[Stored data entries]
☆ ☆ ☆ ☆ ☆ ☆ ☆
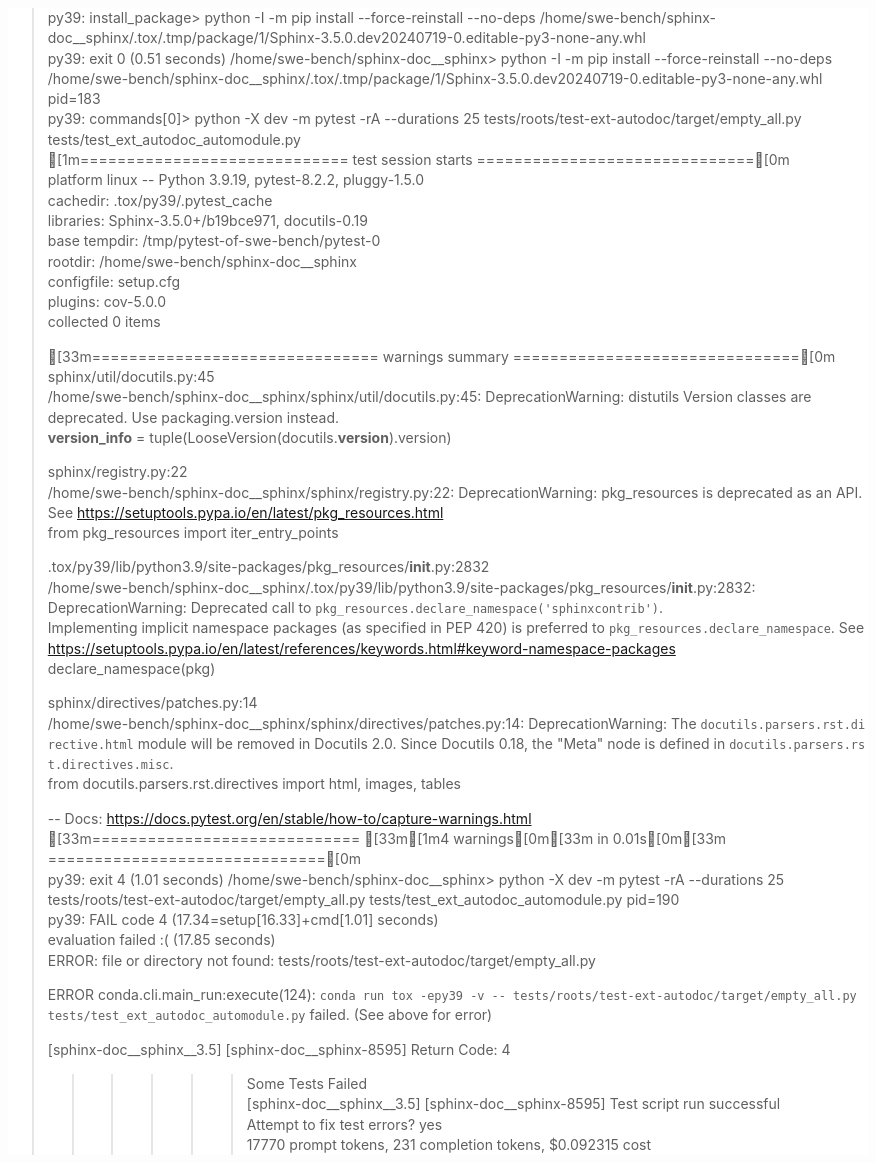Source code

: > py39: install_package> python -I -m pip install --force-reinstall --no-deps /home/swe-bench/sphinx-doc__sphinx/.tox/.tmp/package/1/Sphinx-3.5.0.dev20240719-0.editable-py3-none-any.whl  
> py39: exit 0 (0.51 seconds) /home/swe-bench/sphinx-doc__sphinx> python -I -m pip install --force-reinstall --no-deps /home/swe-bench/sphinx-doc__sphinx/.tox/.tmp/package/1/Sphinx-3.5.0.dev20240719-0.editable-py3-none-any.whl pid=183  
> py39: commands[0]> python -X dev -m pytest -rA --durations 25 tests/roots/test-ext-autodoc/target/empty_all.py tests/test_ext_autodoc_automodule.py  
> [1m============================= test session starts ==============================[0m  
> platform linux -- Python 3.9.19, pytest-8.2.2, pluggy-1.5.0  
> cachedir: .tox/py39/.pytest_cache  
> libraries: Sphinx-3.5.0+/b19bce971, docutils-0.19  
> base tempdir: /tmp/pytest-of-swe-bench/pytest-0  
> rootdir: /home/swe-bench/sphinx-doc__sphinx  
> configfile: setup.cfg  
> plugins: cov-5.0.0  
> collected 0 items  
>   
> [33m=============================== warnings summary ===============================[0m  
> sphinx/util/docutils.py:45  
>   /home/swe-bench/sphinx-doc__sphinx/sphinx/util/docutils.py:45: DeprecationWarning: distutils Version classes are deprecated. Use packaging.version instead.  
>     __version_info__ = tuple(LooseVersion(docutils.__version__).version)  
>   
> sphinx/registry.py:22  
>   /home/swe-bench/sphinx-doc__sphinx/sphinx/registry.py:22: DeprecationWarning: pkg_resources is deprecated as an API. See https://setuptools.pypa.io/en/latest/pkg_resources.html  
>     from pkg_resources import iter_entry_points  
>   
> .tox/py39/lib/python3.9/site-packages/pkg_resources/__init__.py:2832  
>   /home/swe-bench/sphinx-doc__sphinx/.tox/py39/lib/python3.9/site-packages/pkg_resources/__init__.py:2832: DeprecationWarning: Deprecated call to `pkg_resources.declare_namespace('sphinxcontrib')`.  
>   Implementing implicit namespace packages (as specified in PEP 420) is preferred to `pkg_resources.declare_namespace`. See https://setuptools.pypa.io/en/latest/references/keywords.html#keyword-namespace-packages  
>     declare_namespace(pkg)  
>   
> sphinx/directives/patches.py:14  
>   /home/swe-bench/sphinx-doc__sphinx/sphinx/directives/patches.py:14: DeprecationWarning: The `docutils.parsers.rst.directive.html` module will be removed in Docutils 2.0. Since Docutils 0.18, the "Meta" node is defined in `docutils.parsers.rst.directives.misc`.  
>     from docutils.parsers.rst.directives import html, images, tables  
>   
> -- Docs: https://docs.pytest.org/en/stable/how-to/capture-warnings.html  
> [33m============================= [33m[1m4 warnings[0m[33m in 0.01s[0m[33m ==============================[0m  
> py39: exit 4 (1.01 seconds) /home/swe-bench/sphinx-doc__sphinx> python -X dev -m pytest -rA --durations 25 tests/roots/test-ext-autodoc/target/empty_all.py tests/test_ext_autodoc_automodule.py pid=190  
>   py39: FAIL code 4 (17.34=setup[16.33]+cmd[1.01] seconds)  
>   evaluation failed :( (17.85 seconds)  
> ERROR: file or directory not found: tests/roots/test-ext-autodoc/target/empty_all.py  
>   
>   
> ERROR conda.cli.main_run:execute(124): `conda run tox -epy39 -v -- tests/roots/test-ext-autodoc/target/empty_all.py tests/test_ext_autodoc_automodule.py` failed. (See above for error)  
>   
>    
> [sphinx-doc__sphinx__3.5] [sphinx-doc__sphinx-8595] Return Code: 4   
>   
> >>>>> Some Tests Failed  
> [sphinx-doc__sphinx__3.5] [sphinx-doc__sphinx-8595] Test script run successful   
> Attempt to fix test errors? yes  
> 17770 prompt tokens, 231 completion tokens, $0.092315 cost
☆ ☆ ☆ ☆ ☆ ☆ ☆
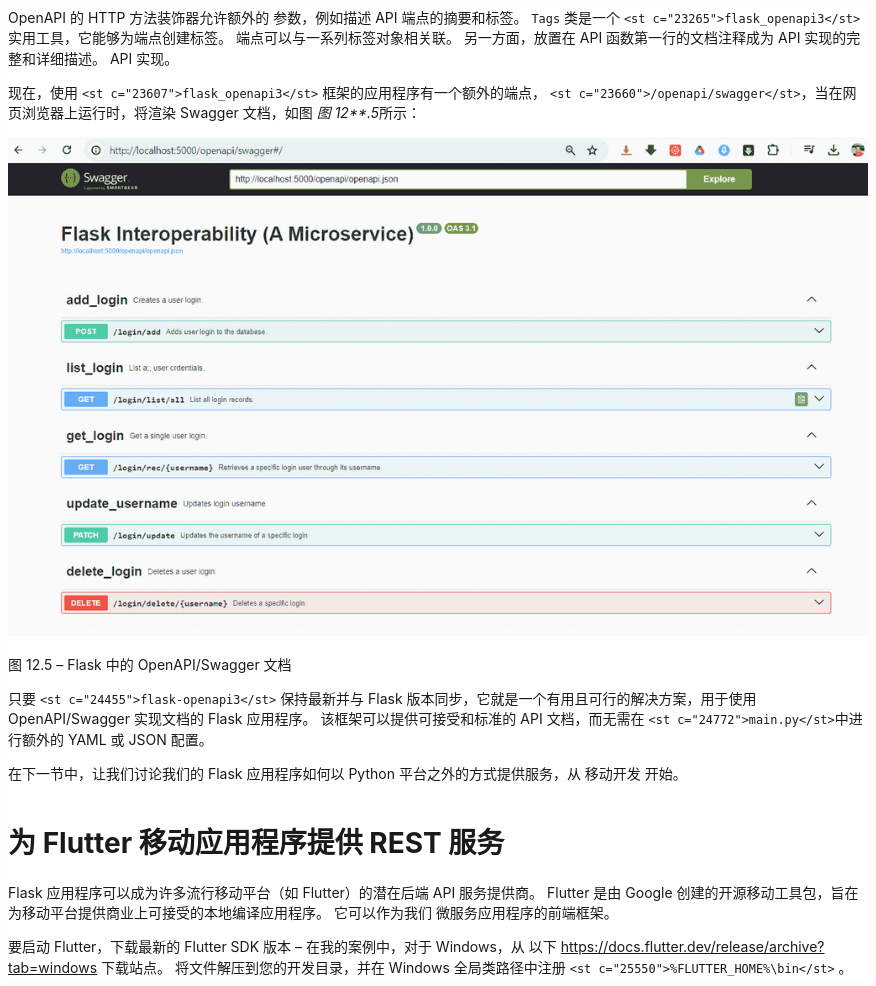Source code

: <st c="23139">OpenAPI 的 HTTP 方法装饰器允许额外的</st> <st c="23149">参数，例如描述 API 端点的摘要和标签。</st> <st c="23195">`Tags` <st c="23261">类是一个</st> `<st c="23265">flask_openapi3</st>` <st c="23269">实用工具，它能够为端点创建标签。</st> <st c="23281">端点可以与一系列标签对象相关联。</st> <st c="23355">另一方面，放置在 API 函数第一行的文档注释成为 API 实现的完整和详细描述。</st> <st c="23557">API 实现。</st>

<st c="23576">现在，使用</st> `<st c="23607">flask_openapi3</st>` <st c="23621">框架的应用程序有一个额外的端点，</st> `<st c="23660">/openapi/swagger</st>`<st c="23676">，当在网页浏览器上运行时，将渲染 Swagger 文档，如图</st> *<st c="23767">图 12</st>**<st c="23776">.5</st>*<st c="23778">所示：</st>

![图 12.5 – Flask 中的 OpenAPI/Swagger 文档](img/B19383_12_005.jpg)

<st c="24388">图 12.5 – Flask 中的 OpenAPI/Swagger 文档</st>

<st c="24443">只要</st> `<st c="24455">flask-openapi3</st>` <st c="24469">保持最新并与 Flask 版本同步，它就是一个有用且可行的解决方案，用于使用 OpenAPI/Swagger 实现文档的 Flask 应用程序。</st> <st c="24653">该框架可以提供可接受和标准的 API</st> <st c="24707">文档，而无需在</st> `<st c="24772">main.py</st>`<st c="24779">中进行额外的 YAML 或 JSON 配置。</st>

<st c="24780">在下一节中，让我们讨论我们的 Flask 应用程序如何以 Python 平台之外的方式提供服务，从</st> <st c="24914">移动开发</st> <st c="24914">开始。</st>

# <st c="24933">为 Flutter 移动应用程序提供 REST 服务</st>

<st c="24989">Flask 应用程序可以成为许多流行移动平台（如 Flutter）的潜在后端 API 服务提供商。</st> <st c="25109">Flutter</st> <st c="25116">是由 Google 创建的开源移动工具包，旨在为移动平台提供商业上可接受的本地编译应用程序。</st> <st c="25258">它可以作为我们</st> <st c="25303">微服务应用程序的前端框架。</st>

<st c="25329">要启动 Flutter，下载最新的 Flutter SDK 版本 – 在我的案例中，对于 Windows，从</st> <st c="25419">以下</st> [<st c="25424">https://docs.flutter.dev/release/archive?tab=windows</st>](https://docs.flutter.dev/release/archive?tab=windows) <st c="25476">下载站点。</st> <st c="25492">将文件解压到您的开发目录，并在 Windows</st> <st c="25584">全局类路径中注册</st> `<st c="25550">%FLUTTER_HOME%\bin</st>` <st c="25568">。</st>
☆ ☆ ☆ ☆ ☆ ☆ ☆
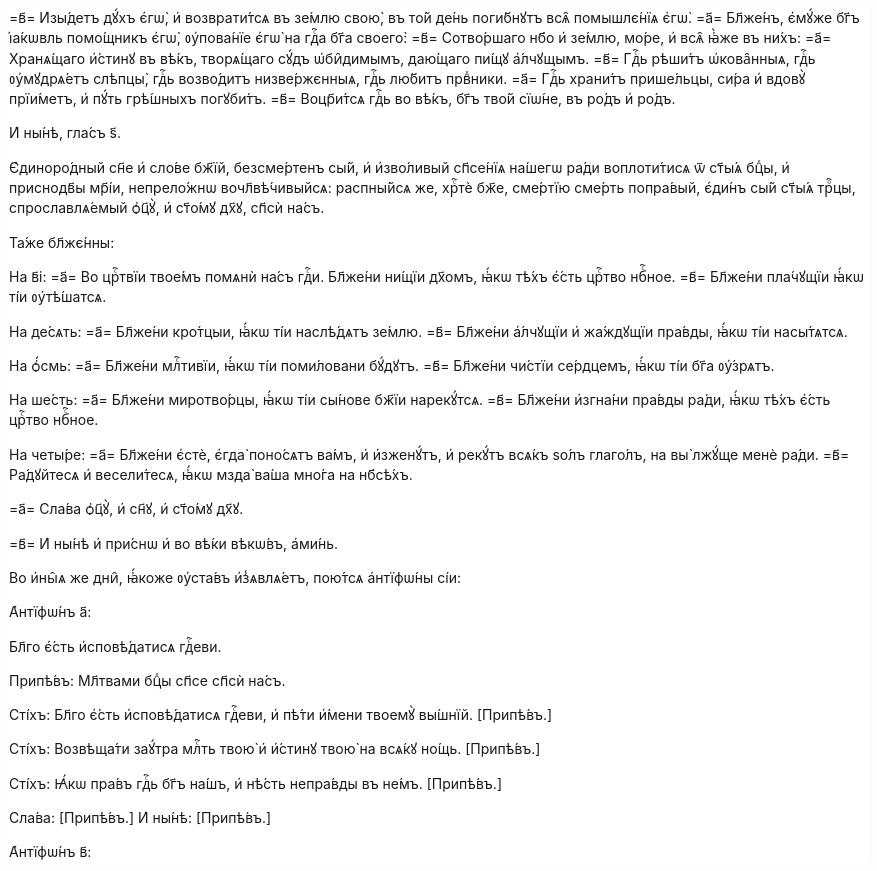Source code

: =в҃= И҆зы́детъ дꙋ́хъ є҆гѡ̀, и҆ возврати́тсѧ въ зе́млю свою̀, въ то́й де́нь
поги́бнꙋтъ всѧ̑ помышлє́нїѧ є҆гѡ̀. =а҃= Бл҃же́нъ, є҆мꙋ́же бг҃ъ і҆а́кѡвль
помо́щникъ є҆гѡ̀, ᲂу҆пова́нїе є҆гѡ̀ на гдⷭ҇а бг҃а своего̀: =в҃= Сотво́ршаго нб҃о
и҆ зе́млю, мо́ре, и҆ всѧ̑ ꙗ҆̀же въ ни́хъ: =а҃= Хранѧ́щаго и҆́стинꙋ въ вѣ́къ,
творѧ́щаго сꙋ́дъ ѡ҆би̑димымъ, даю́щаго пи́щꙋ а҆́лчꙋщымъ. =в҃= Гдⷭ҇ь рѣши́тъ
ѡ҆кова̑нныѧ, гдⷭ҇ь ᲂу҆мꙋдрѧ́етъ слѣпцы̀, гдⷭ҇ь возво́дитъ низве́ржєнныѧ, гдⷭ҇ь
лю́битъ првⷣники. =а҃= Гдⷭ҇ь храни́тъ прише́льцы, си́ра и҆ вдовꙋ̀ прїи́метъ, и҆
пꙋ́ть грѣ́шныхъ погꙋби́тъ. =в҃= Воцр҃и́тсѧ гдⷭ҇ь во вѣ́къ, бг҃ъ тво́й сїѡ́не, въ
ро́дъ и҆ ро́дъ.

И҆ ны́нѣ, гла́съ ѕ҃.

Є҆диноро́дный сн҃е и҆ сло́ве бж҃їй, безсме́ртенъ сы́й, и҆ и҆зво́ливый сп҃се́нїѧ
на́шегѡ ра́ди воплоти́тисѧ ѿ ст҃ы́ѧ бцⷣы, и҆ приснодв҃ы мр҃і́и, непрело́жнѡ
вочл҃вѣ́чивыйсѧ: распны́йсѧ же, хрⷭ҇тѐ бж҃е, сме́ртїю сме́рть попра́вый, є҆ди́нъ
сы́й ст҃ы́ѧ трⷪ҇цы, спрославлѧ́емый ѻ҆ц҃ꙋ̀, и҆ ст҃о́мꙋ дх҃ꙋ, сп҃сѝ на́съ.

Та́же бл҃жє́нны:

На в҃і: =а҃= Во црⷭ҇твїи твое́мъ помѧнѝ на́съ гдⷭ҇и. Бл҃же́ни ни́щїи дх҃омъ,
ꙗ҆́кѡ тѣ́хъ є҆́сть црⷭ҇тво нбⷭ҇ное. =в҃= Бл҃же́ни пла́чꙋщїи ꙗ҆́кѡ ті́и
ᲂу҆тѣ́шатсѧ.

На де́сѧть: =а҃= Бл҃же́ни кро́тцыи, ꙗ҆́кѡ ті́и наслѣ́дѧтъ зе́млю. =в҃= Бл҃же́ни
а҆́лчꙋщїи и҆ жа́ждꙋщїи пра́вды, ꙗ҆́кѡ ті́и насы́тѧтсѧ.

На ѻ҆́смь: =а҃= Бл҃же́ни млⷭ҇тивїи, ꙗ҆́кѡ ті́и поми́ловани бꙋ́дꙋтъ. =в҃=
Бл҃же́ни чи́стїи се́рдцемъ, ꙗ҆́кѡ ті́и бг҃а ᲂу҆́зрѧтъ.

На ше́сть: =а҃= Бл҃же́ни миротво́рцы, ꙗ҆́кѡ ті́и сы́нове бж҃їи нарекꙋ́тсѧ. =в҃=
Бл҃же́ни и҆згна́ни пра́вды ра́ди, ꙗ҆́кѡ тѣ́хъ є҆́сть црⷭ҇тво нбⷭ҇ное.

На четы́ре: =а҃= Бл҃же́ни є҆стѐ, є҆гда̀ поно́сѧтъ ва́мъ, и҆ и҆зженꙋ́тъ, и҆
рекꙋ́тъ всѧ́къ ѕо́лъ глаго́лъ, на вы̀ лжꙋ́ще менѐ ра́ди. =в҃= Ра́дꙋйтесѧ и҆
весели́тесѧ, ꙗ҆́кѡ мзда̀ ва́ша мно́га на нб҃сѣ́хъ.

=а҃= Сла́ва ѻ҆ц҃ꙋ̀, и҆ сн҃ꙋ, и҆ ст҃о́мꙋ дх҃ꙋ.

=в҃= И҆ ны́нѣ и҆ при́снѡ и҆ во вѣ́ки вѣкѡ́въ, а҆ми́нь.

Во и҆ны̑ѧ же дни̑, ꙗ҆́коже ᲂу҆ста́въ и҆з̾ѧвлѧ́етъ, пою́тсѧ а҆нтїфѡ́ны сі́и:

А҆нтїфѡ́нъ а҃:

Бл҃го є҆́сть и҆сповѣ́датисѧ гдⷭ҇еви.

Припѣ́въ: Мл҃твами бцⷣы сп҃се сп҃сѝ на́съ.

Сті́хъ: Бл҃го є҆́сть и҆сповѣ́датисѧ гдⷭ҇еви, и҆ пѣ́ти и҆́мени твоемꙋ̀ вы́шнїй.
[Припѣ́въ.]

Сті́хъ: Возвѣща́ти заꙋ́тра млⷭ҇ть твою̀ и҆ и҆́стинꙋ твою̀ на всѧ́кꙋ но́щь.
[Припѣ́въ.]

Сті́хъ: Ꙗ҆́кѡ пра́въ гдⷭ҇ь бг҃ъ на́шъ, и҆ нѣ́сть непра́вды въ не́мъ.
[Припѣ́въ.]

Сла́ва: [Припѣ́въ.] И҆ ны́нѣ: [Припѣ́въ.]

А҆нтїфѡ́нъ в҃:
☆ ☆ ☆ ☆ ☆ ☆ ☆
PROBLEM: Give the lines of the records from the line with "应用程序可以成为许多流行移动平台（如 Flutter）的潜在后端 API" to the line with "Flutter，下载最新的 Flutter SDK", both included, as a numbered list, leaving out blank lines.

OUTPUT:
1. <st c="24989">Flask 应用程序可以成为许多流行移动平台（如 Flutter）的潜在后端 API 服务提供商。</st> <st c="25109">Flutter</st> <st c="25116">是由 Google 创建的开源移动工具包，旨在为移动平台提供商业上可接受的本地编译应用程序。</st> <st c="25258">它可以作为我们</st> <st c="25303">微服务应用程序的前端框架。</st>
2. <st c="25329">要启动 Flutter，下载最新的 Flutter SDK 版本 – 在我的案例中，对于 Windows，从</st> <st c="25419">以下</st> [<st c="25424">https://docs.flutter.dev/release/archive?tab=windows</st>](https://docs.flutter.dev/release/archive?tab=windows) <st c="25476">下载站点。</st> <st c="25492">将文件解压到您的开发目录，并在 Windows</st> <st c="25584">全局类路径中注册</st> `<st c="25550">%FLUTTER_HOME%\bin</st>` <st c="25568">。</st>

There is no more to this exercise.